Austrian strudel with apples
12 servings
120 minutes
Austrian apple strudel is a true symbol of Austrian cuisine, dating back to the times of the Austro-Hungarian Empire. This dessert consists of thin, crispy dough enveloping a juicy filling of apples, nuts, and fragrant cinnamon. The lightness of the dough is achieved through careful kneading and stretching to transparency, while the filling adds delicate sweetness and a slight tartness from the apples. Perfect when paired with vanilla sauce or ice cream, strudel has become a favorite dessert for many gourmets. The serving of this treat is accompanied by a subtle aroma of spices that evokes cozy memories of family tea gatherings. In Austria, strudel is not just a dish but a tradition passed down through generations. It is ideal for cozy evenings, complementing a cup of strong coffee or fragrant tea.

1
Mix flour, butter, and salt in a food processor for 10 seconds.
- Wheat flour: 2.8 glasss
- Butter: 4 tablespoons
- Salt: 0.5 teaspoon
2
In a separate glass, mix one egg with water (1 egg and water will total 220 grams). Pour into a blender and mix with flour and butter (30 seconds). The dough should remain sticky (for now!). Add vinegar. Blend the ingredients again (30 seconds).

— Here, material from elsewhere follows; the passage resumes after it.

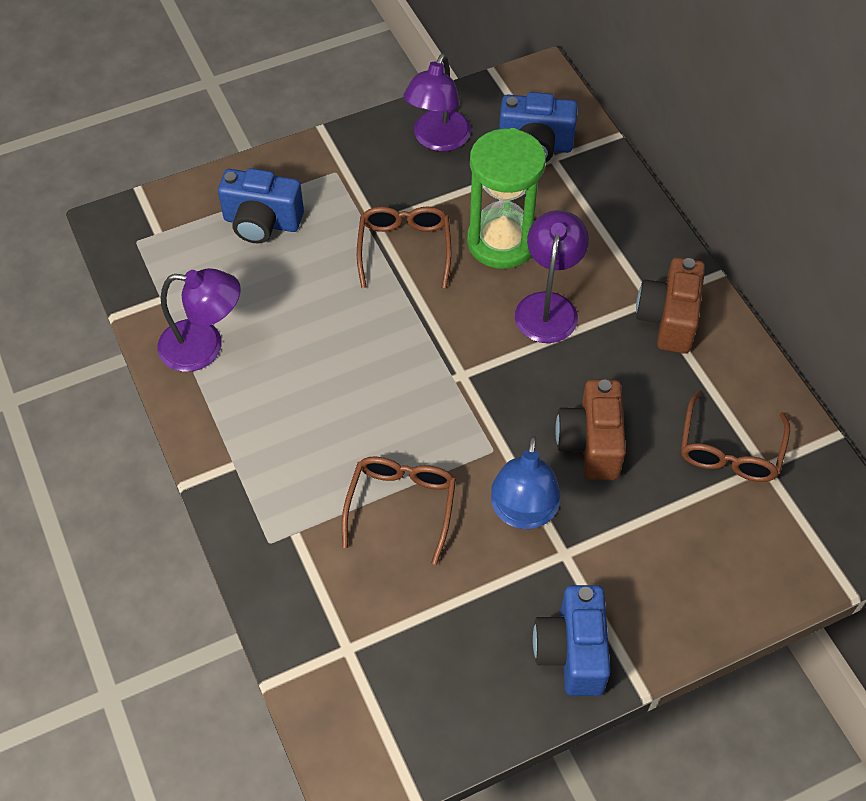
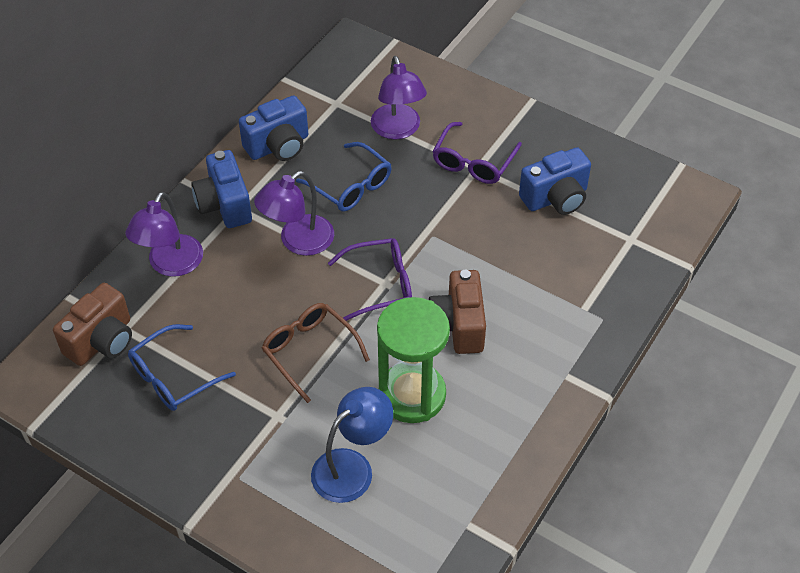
blue glasses: none = 0 -> [128,324,236,411] [296,142,392,211] = 2
brown glasses: [342,457,456,565] [357,206,452,288] [681,391,790,482] = 3 -> [262,303,370,403] = 1
purple glasses: none = 0 -> [328,238,412,321] [432,122,522,184] = 2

- Chicken egg (large): 1 piece
- Table vinegar: 0.5 tablespoon
3
Place the dough on a lightly floured work surface. Beat the dough against the surface at least 100 times to develop the necessary properties of gluten - cohesiveness and elasticity. Try not to add more flour; the dough will gradually start to come off your hands.
- Wheat flour: 2.8 glasss
4
Place the dough in the refrigerator for about 1 hour, greased with oil on top to prevent drying. Cover with plastic wrap.
- Butter: 4 tablespoons
5
In heated oil, sauté the filling: peeled and diced apples, chopped walnuts, raisins, sugar, and cinnamon. Keep on low heat for about 5 minutes, remove, and let the filling cool (if placed hot, the dough will tear).
- Pink apples: 4 pieces
- Peeled walnuts: 50 g
- Seedless raisins: 100 g
- Brown sugar: 4 tablespoons
- Ground cinnamon: 1 teaspoon
6
Cover a large table with a clean tablecloth (clean sheet), generously sprinkle with flour. Place the dough on the cloth. Brush the dough with melted butter and start rolling it out with a rolling pin. When the dough is well rolled out, begin stretching it with your hands, lifting it from underneath and stretching it in all directions with both hands. In the end, the dough should stretch to the point where you can read a newspaper placed underneath it. The edges of the dough will be under-stretched, so they just need to be cut off with scissors.
- Wheat flour: 2.8 glasss
- Butter: 4 tablespoons
7
Generously spray with melted butter (just spray, without touching the dough, otherwise it will tear).
- Butter: 4 tablespoons
8
Place the filling at the edge of the dough. Using the tablecloth for assistance, roll the strudel. Pinch the edges and cut.
- Pink apples: 4 pieces
- Seedless raisins: 100 g
- Peeled walnuts: 50 g
- Brown sugar: 4 tablespoons
- Ground cinnamon: 1 teaspoon
9
Grease the baking tray with oil. Place the strudel on it. You can shape it into a crescent or simply lay it out as a roll. Grease the top again generously with melted butter (or egg yolk for extra beauty).
- Butter: 4 tablespoons
10
Place in the oven at 200 degrees for 35-40 minutes (the apples should become soft).
- Pink apples: 4 pieces
11
Sprinkle the finished strudel with powdered sugar on top.